ゲームのお仕事はなんでもやります!(笑)

――山本さんが最近読んで面白かった漫画はありますか。

山本 私の友達・ごめたん先生が描いた『39歳の免許合宿』(ワニブックス)です。初めて漫画を描いて、あれは天才ですよね。39歳のおじさん2人が免許を取りに行くっていうテーマの作品なんですが、脇役として私も出ています。

――山本さんは漫画家として先輩ですが、どの辺りが面白いと感じましたか。

山本 まず絵にめちゃめちゃ味があって、しかも似てる(笑)。ちゃんとフリがあってオチがあって、やっぱ芸人さんだな〜と思いました。オチをつけるのって難しくて、描きたいこと描いていたら、オチがなかったとかあるんですよ。ごめたん先生はそこらへんが最初からできていると感じました。

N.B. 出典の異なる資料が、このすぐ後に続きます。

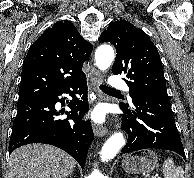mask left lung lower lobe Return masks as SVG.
Returning a JSON list of instances; mask_svg holds the SVG:
<instances>
[{"label": "left lung lower lobe", "mask_w": 194, "mask_h": 178, "mask_svg": "<svg viewBox=\"0 0 194 178\" xmlns=\"http://www.w3.org/2000/svg\"><path fill=\"white\" fill-rule=\"evenodd\" d=\"M132 108L120 104L124 115L123 128L128 142L123 153L156 148L174 151L186 160L184 147L176 128L169 96L134 92Z\"/></svg>", "instance_id": "obj_1"}]
</instances>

――イヤなこととか恥ずかしいことって、無意識的に自分の中に押し込めてしまうことが多いように思います。最初からできたことなんでしょうか。

山本 たぶん、ごめたん先生もそうなのですが、もともとそういうのが得意なんだと思います。『この町ではひとり』(小学館)は、私の人生で一番ツラかったときのことを描いた漫画なのですが、ツラいことって、描くことで昇華されるんです。私なりの発散方法でもありますね。

――家では漫画を描く時間と、あとは山本さんが好きなゲームをする時間。それ以外の時間は何をしていますか?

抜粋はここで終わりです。